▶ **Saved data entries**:

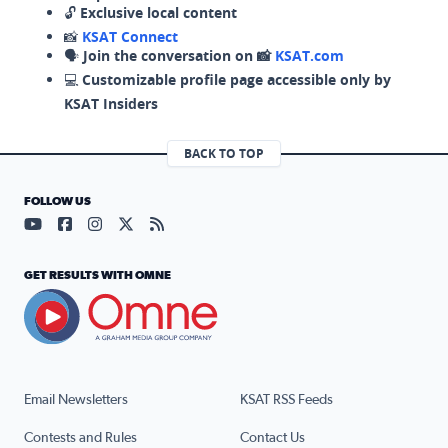
🔓
Exclusive local content
📸
KSAT Connect
🗣️
Join the conversation on 📸
KSAT.com
💻
Customizable profile page accessible only by
KSAT Insiders
BACK TO TOP
FOLLOW US
Visit our YouTube page (opens in a new tab)
Visit our Facebook page (opens in a new tab)
Visit our Instagram page (opens in a new tab)
Visit our X page (opens in a new tab)
Visit our RSS Feed page (opens in a n
GET RESULTS WITH OMNE
Email Newsletters
KSAT RSS Feeds
Contests and Rules
Contact Us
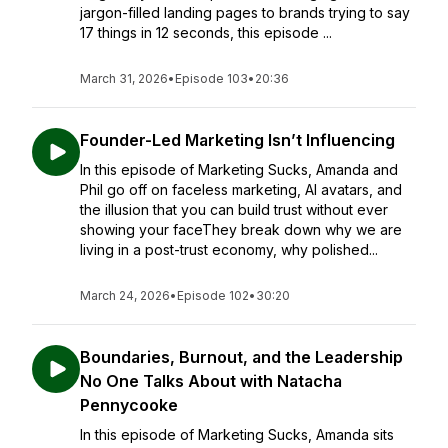
jargon-filled landing pages to brands trying to say
17 things in 12 seconds, this episode ...
March 31, 2026
•
Episode 103
•
20:36
Founder-Led Marketing Isn’t Influencing
In this episode of Marketing Sucks, Amanda and
Phil go off on faceless marketing, AI avatars, and
the illusion that you can build trust without ever
showing your faceThey break down why we are
living in a post-trust economy, why polished...
March 24, 2026
•
Episode 102
•
30:20
Boundaries, Burnout, and the Leadership
No One Talks About with Natacha
Pennycooke
In this episode of Marketing Sucks, Amanda sits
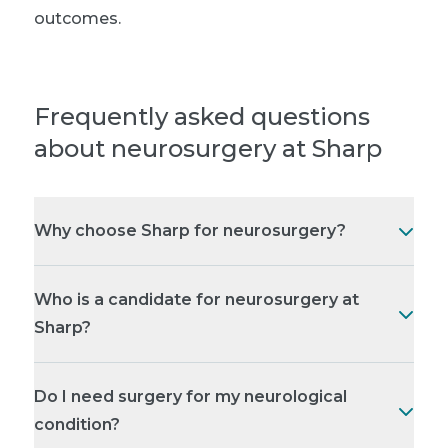
outcomes.
Frequently asked questions
about neurosurgery at Sharp
Why choose Sharp for neurosurgery?
Who is a candidate for neurosurgery at
Sharp?
Do I need surgery for my neurological
condition?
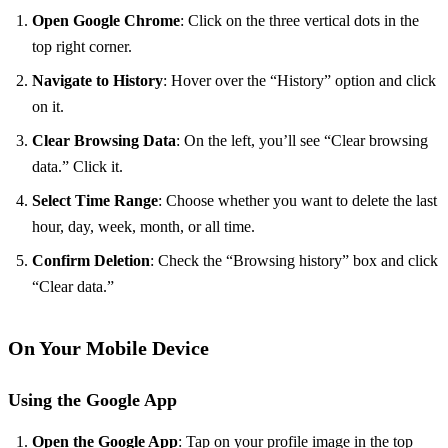
Open Google Chrome
: Click on the three vertical dots in the
top right corner.
Navigate to History
: Hover over the “History” option and click
on it.
Clear Browsing Data
: On the left, you’ll see “Clear browsing
data.” Click it.
Select Time Range
: Choose whether you want to delete the last
hour, day, week, month, or all time.
Confirm Deletion
: Check the “Browsing history” box and click
“Clear data.”
On Your Mobile Device
Using the Google App
Open the Google App
: Tap on your profile image in the top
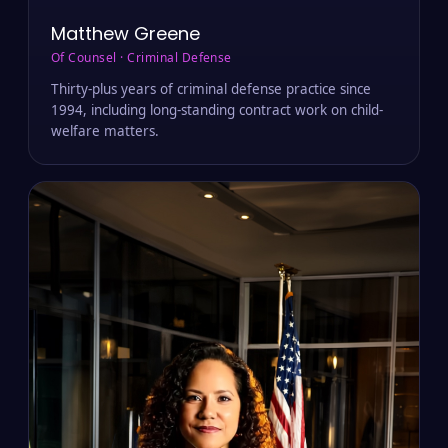
Matthew Greene
Of Counsel · Criminal Defense
Thirty-plus years of criminal defense practice since
1994, including long-standing contract work on child-
welfare matters.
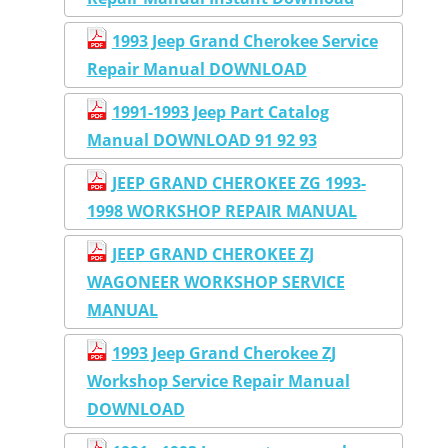
1993 Jeep Grand Cherokee Service
Repair Manual DOWNLOAD
1991-1993 Jeep Part Catalog
Manual DOWNLOAD 91 92 93
JEEP GRAND CHEROKEE ZG 1993-
1998 WORKSHOP REPAIR MANUAL
JEEP GRAND CHEROKEE ZJ
WAGONEER WORKSHOP SERVICE
MANUAL
1993 Jeep Grand Cherokee ZJ
Workshop Service Repair Manual
DOWNLOAD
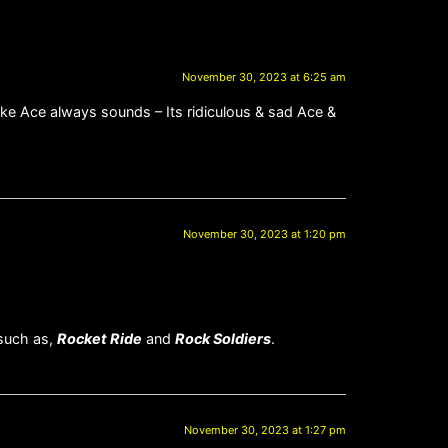
November 30, 2023 at 6:25 am
ke Ace always sounds – Its ridiculous & sad Ace &
November 30, 2023 at 1:20 pm
 such as,
Rocket Ride
and
Rock Soldiers
.
November 30, 2023 at 1:27 pm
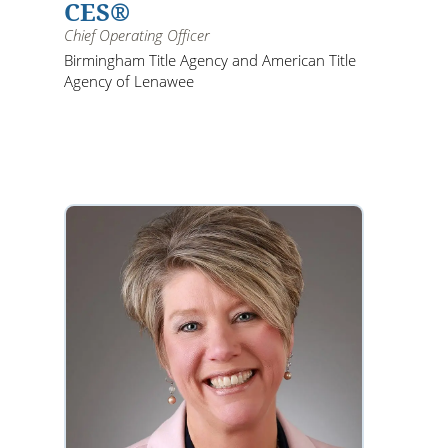
CES®
Chief Operating Officer
Birmingham Title Agency and American Title
Agency of Lenawee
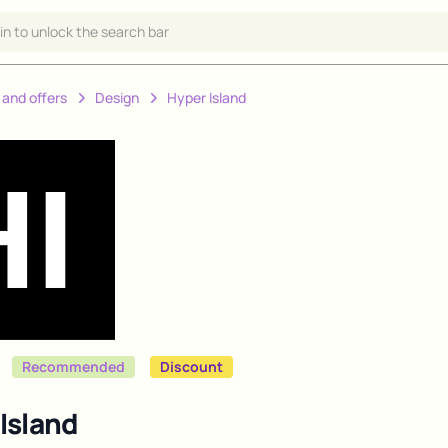
 in to unlock the search bar
 and offers
Design
Hyper Island
Recommended
Discount
Island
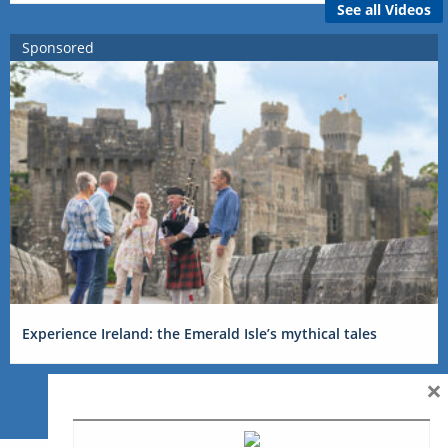
See all Videos
Sponsored
Experience Ireland: the Emerald Isle’s mythical tales
×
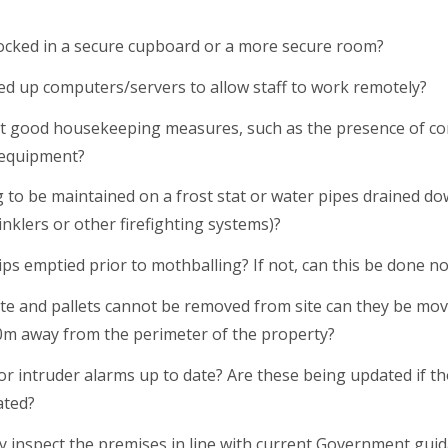
ocked in a secure cupboard or a more secure room?
ed up computers/servers to allow staff to work remotely?
 good housekeeping measures, such as the presence of co
 equipment?
ng to be maintained on a frost stat or water pipes drained d
nklers or other firefighting systems)?
ps emptied prior to mothballing? If not, can this be done n
e and pallets cannot be removed from site can they be mo
 10m away from the perimeter of the property?
or intruder alarms up to date? Are these being updated if thos
ated?
arly inspect the premises in line with current Government gu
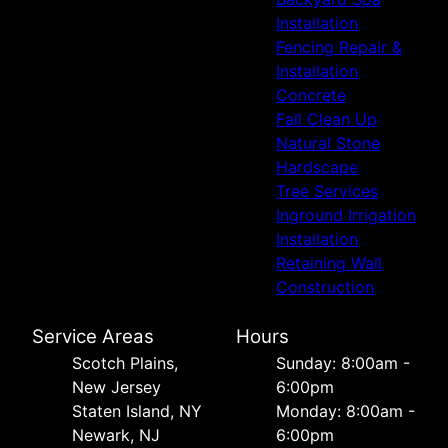
Installation
Fencing Repair &
Installation
Concrete
Fall Clean Up
Natural Stone
Hardscape
Tree Services
Inground Irrigation
Installation
Retaining Wall
Construction
Service Areas
Hours
Scotch Plains,
Sunday: 8:00am -
New Jersey
6:00pm
Staten Island, NY
Monday: 8:00am -
Newark, NJ
6:00pm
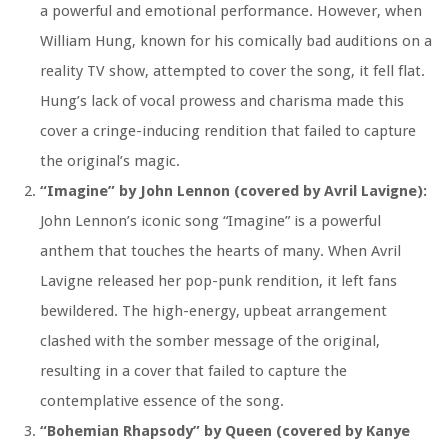
a powerful and emotional performance. However, when
William Hung, known for his comically bad auditions on a
reality TV show, attempted to cover the song, it fell flat.
Hung’s lack of vocal prowess and charisma made this
cover a cringe-inducing rendition that failed to capture
the original’s magic.
“Imagine” by John Lennon (covered by Avril Lavigne):
John Lennon’s iconic song “Imagine” is a powerful
anthem that touches the hearts of many. When Avril
Lavigne released her pop-punk rendition, it left fans
bewildered. The high-energy, upbeat arrangement
clashed with the somber message of the original,
resulting in a cover that failed to capture the
contemplative essence of the song.
“Bohemian Rhapsody” by Queen (covered by Kanye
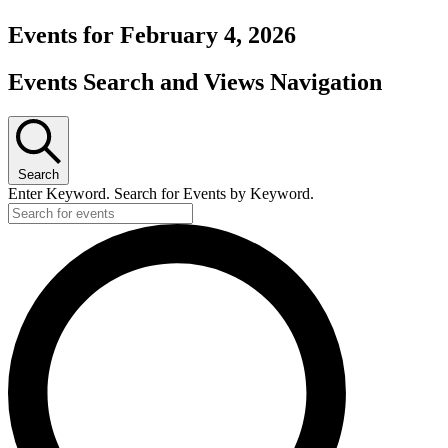
Events for February 4, 2026
Events Search and Views Navigation
Search
Enter Keyword. Search for Events by Keyword.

▶ **ASSIGNMENT**: Reproduce each entry precisely. Leave the pictures out.

▶ **SOLUTION TO THIS PROBLEM**:
🔓
Exclusive local content
📸
KSAT Connect
🗣️
Join the conversation on 📸
KSAT.com
💻
Customizable profile page accessible only by
KSAT Insiders
BACK TO TOP
FOLLOW US
Visit our YouTube page (opens in a new tab)
Visit our Facebook page (opens in a new tab)
Visit our Instagram page (opens in a new tab)
Visit our X page (opens in a new tab)
Visit our RSS Feed page (opens in a n
GET RESULTS WITH OMNE
Email Newsletters
KSAT RSS Feeds
Contests and Rules
Contact Us
jargon-filled landing pages to brands trying to say
17 things in 12 seconds, this episode ...
March 31, 2026
•
Episode 103
•
20:36
Founder-Led Marketing Isn’t Influencing
In this episode of Marketing Sucks, Amanda and
Phil go off on faceless marketing, AI avatars, and
the illusion that you can build trust without ever
showing your faceThey break down why we are
living in a post-trust economy, why polished...
March 24, 2026
•
Episode 102
•
30:20
Boundaries, Burnout, and the Leadership
No One Talks About with Natacha
Pennycooke
In this episode of Marketing Sucks, Amanda sits
outcomes.
Frequently asked questions
about neurosurgery at Sharp
Why choose Sharp for neurosurgery?
Who is a candidate for neurosurgery at
Sharp?
Do I need surgery for my neurological
condition?
Open Google Chrome
: Click on the three vertical dots in the
top right corner.
Navigate to History
: Hover over the “History” option and click
on it.
Clear Browsing Data
: On the left, you’ll see “Clear browsing
data.” Click it.
Select Time Range
: Choose whether you want to delete the last
hour, day, week, month, or all time.
Confirm Deletion
: Check the “Browsing history” box and click
“Clear data.”
On Your Mobile Device
Using the Google App
Open the Google App
: Tap on your profile image in the top
Matthew Greene
Of Counsel · Criminal Defense
Thirty-plus years of criminal defense practice since
1994, including long-standing contract work on child-
welfare matters.
1993 Jeep Grand Cherokee Service
Repair Manual DOWNLOAD
1991-1993 Jeep Part Catalog
Manual DOWNLOAD 91 92 93
JEEP GRAND CHEROKEE ZG 1993-
1998 WORKSHOP REPAIR MANUAL
JEEP GRAND CHEROKEE ZJ
WAGONEER WORKSHOP SERVICE
MANUAL
1993 Jeep Grand Cherokee ZJ
Workshop Service Repair Manual
DOWNLOAD
November 30, 2023 at 6:25 am
ke Ace always sounds – Its ridiculous & sad Ace &
November 30, 2023 at 1:20 pm
 such as,
Rocket Ride
and
Rock Soldiers
.
November 30, 2023 at 1:27 pm
CES®
Chief Operating Officer
Birmingham Title Agency and American Title
Agency of Lenawee
 in to unlock the search bar
 and offers
Design
Hyper Island
Recommended
Discount
Island
See all Videos
Sponsored
Experience Ireland: the Emerald Isle’s mythical tales
×
ocked in a secure cupboard or a more secure room?
ed up computers/servers to allow staff to work remotely?
 good housekeeping measures, such as the presence of co
 equipment?
ng to be maintained on a frost stat or water pipes drained d
nklers or other firefighting systems)?
ps emptied prior to mothballing? If not, can this be done n
e and pallets cannot be removed from site can they be mo
 10m away from the perimeter of the property?
or intruder alarms up to date? Are these being updated if thos
ated?
arly inspect the premises in line with current Government gu
Installation
Fencing Repair &
Installation
Concrete
Fall Clean Up
Natural Stone
Hardscape
Tree Services
Inground Irrigation
Installation
Retaining Wall
Construction
Service Areas
Hours
Scotch Plains,
Sunday: 8:00am -
New Jersey
6:00pm
Staten Island, NY
Monday: 8:00am -
Newark, NJ
6:00pm
a powerful and emotional performance. However, when
William Hung, known for his comically bad auditions on a
reality TV show, attempted to cover the song, it fell flat.
Hung’s lack of vocal prowess and charisma made this
cover a cringe-inducing rendition that failed to capture
the original’s magic.
“Imagine” by John Lennon (covered by Avril Lavigne):
John Lennon’s iconic song “Imagine” is a powerful
anthem that touches the hearts of many. When Avril
Lavigne released her pop-punk rendition, it left fans
bewildered. The high-energy, upbeat arrangement
clashed with the somber message of the original,
resulting in a cover that failed to capture the
contemplative essence of the song.
“Bohemian Rhapsody” by Queen (covered by Kanye
Events for February 4, 2026
Events Search and Views Navigation
Search
Enter Keyword. Search for Events by Keyword.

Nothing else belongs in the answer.